Study material ->
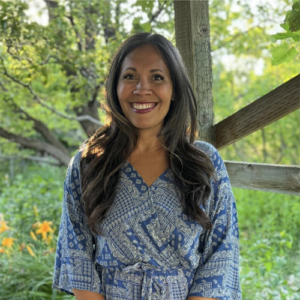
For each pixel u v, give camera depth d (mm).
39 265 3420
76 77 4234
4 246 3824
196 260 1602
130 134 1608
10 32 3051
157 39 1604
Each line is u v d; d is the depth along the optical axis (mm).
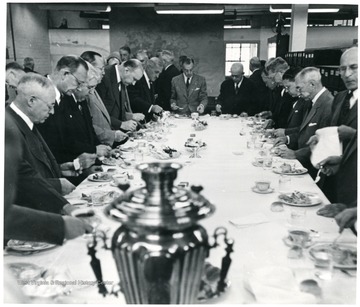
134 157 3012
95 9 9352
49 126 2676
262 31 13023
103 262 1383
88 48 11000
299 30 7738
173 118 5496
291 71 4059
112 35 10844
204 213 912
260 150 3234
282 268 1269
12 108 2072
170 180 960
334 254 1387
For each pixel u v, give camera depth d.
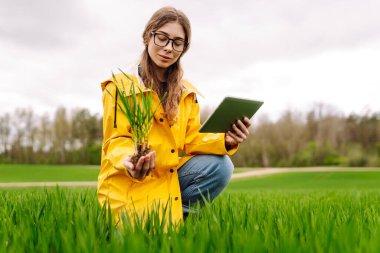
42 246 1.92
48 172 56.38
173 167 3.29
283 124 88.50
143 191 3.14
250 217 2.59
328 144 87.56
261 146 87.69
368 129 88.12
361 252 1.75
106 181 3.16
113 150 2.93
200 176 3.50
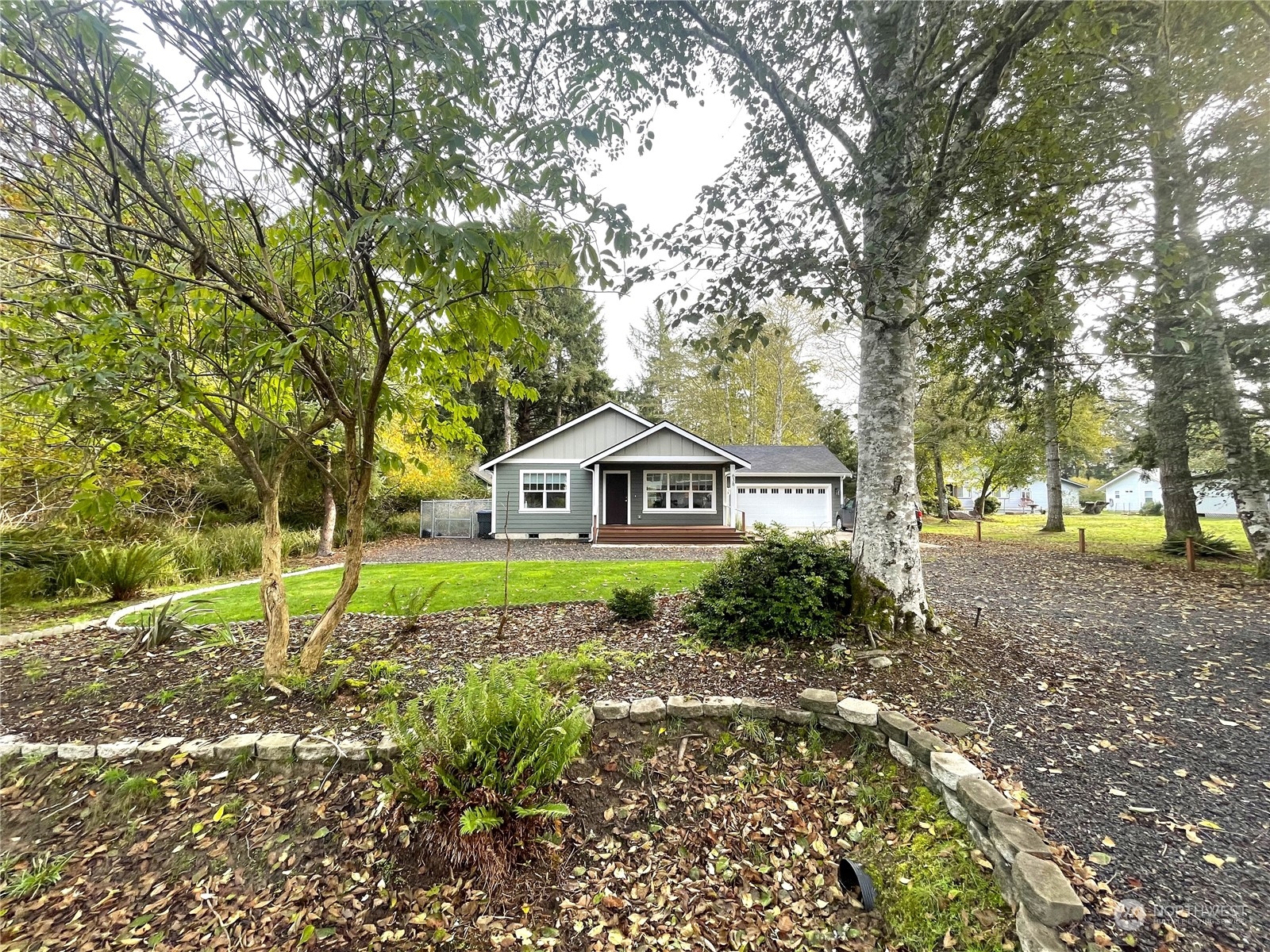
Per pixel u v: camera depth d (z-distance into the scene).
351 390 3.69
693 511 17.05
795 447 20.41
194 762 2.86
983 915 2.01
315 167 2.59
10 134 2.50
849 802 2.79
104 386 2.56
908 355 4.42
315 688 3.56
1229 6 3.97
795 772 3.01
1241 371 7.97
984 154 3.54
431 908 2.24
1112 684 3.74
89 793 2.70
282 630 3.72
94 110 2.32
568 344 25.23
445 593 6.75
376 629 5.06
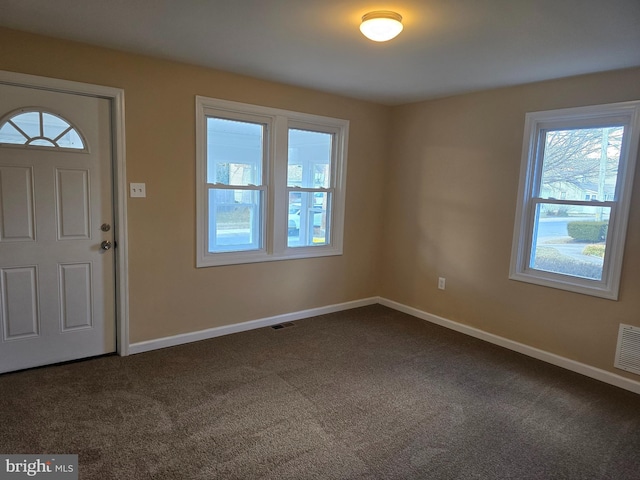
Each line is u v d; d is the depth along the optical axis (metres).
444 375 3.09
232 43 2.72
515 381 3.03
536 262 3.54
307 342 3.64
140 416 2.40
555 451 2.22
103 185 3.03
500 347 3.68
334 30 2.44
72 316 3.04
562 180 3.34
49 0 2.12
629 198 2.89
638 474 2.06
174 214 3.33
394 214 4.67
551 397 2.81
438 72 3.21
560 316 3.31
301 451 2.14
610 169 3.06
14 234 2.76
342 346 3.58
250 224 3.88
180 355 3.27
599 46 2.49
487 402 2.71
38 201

==

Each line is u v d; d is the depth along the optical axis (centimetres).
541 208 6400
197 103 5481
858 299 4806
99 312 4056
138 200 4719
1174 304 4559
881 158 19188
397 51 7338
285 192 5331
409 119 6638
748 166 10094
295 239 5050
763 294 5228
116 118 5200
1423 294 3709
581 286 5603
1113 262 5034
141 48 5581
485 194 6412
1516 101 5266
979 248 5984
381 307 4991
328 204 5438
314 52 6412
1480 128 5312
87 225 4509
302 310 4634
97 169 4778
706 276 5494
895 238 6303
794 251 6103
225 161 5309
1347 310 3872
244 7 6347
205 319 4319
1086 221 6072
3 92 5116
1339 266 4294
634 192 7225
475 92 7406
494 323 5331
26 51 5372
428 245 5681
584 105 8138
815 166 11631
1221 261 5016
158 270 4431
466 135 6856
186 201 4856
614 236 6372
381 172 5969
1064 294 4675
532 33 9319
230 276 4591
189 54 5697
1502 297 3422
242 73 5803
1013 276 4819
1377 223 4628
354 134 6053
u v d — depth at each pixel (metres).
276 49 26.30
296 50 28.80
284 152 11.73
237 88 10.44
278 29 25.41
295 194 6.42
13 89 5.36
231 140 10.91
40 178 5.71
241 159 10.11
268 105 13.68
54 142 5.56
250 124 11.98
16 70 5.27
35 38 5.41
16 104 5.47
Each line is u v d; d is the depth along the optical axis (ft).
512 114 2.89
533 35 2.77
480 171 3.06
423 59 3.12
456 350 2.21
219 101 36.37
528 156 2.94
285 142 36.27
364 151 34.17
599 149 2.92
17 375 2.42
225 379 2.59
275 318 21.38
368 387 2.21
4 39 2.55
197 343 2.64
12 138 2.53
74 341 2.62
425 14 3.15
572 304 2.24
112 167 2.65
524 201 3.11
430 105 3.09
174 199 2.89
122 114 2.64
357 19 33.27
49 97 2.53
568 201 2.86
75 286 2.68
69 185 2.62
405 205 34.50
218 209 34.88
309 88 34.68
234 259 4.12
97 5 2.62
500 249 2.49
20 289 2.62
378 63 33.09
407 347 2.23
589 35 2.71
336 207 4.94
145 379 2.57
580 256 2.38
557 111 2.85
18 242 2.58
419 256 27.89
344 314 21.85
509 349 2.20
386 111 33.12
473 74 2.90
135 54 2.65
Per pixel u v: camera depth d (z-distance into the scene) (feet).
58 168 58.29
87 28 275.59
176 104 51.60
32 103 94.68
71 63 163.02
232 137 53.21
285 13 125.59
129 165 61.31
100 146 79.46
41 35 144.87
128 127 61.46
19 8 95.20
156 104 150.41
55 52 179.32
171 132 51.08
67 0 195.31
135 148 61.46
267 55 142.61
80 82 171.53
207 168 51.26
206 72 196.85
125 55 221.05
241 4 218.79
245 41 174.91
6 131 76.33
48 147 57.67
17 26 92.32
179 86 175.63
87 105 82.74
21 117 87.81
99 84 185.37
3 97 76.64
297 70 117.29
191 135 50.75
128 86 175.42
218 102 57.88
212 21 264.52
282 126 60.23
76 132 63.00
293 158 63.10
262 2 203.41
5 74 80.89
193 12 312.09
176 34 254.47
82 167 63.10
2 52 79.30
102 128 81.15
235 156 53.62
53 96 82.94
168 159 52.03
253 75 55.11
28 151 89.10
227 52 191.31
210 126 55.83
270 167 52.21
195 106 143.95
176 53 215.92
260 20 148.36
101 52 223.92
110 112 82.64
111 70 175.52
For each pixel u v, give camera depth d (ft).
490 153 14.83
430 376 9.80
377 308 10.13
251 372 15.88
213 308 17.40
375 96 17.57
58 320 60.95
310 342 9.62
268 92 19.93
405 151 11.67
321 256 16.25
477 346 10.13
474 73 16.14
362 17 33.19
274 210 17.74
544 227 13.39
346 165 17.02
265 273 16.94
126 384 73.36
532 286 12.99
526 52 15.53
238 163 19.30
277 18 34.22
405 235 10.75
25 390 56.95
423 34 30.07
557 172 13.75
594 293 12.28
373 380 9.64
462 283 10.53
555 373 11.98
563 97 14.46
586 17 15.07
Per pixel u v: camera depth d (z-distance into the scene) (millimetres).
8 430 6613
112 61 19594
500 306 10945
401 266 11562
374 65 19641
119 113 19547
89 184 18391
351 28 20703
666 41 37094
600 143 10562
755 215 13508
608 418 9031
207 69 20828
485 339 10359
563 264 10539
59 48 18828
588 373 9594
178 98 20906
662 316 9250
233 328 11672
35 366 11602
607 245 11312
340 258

Description of the task -> All that should be written out is the stretch of lines above between the one holding "1480 128 5312" and the one holding "158 270 4431", inclusive, exactly as given.

Task answer ->
1480 128 5312
87 225 4509
302 310 4634
97 169 4778
706 276 5494
895 238 6303
794 251 6103
225 161 5309
1347 310 3872
244 7 6347
205 319 4319
1086 221 6072
3 92 5116
1339 266 4294
634 192 7225
475 92 7406
494 323 5331
26 51 5372
428 245 5681
584 105 8138
815 166 11631
1221 261 5016
158 270 4431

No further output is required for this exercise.